10th Aug 2012, 08:51
With the games upon us our management decided to give us a few extra quid if we could, more or less, be nice to the punters for a few weeks. Being an affable and helpful chap this did not seem too onerous a task. The past few days have been somewhat difficult.
1. Spotting from behind a tall African chap about to enter the ladies toilets I cautioned him against going in there. Only for him to turn around and leave no doubt in my mind that he was indeed a her..... Platform, please open and swallow me up.
2. Mother struggling with sprog and luggage. She handed me the sprog and busied herself folding buggies and whatnot. I bounced the little chap up and down trying to make him laugh (he was a particularly surly specimen) and was finally rewarded with a one tooth grin. I handed him back whereupon he promptly projectile vomited over mummy's nice frock. Hasty retreat.
3. Only last night a chap asked me if the train was going to Cambridge. Allowing that it was I told him to hop on and got a filthy look from his fiancee. Yep, he had a false leg.
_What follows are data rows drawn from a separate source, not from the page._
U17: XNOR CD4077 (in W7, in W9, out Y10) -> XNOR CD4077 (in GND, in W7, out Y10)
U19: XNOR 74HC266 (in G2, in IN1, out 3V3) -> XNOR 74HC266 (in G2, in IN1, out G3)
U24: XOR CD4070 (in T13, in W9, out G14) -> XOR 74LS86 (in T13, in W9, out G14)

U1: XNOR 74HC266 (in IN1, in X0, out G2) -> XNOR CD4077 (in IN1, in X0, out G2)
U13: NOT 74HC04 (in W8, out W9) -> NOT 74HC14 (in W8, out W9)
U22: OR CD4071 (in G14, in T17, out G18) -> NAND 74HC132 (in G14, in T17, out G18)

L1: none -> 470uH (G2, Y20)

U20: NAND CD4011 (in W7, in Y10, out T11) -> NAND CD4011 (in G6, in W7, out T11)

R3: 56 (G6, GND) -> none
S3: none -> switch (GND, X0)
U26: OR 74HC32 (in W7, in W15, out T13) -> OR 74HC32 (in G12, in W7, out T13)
Keeping a low profile today.
10th Aug 2012, 09:37
Always better that you tried, McG. Monday, I was at the ladies' footie semifinal. All the usual squeezing past going on in very narrow rows. You know, we all have to stand to let 'em pass by.
I watched an olf guy with a dodgy leg struggle by trying not to make contact with the people he was passing, but he was really shaky. As he approached, i put my arm out and said, "Do you need a hand?" his relief was palpable. Thereafter, everyone did the same.
He coulda been shirty, but wasn't. Simple.
10th Aug 2012, 10:42
Yer it must be confusing.:E
10th Aug 2012, 12:44
Is that pre and post Op Drapes? Did you hold his/her hand?
10th Aug 2012, 13:15
Yeh gotta admit Drapes it is quite amusing when I see tourists down the pub
chatting up stunning girlyboys because the drunk chatteruppers aren't aware
of the nuances to look for as to whether the chatteruppees are for real or has
a nasty surprise when they get back to his hotel room both pissed as newts.
Can't say I'm a very noble generous bloke at work - but I do help out elderly
folks esp those who have been obviously pushing shit uphill all their lives. All
them iPhone'd and Blue Tooth'd under 40 youngsters can sort out their own
problems if they end up in the poo. Its character-building.
Then again young big-boobed lassies are afforded attention if they appear to
be in trouble (aka vulnerable to rescuers in shiny gold braid!) :E
10th Aug 2012, 13:24
While we're on this interesting subject, my education is severely lacking.
Why do most references to lady-boys involve asians? Don't others have the same mix as well?
Amd when chatting up such an imposter in a bar how does one discen the differences from straight?
"And when chatting up such an imposter in a bar how does one discen the differences from straight? "
Do what Crocodile Dundee did in that NY bar after being warned.
Grab between the legs and have a feel :O
Their was an article in one of the UK papers about the state of women and womanhood at the Olympics in that both had gone and the women looked
more like men.
10th Aug 2012, 13:52
You seen the Netherlands' female hockey team. I think they qualify rather nicely as wimmin. Mind you, Aussie Amy Taylor* beats them into a cocked hat. Or was it a hatted cock? Never quite sure . . .
* played for the "Matildas", the Oz wimmin's footy team, and posed in the nuddy for their calendar.
10th Aug 2012, 14:14
You're all welcome...
10th Aug 2012, 14:23
As I left a shop a young woman was struggling to enter with a pushchair.
I held the door open and waited while she made a meal of it and then walked past without even looking at me.
"You're welcome", I said.
"Sorry, I thought you said thankyou"
Chap behind the counter had a sudden coughing fit.
10th Aug 2012, 14:25
Goodonya, Vulcanised. That's my ploy as well, although MrsP tells me off for it.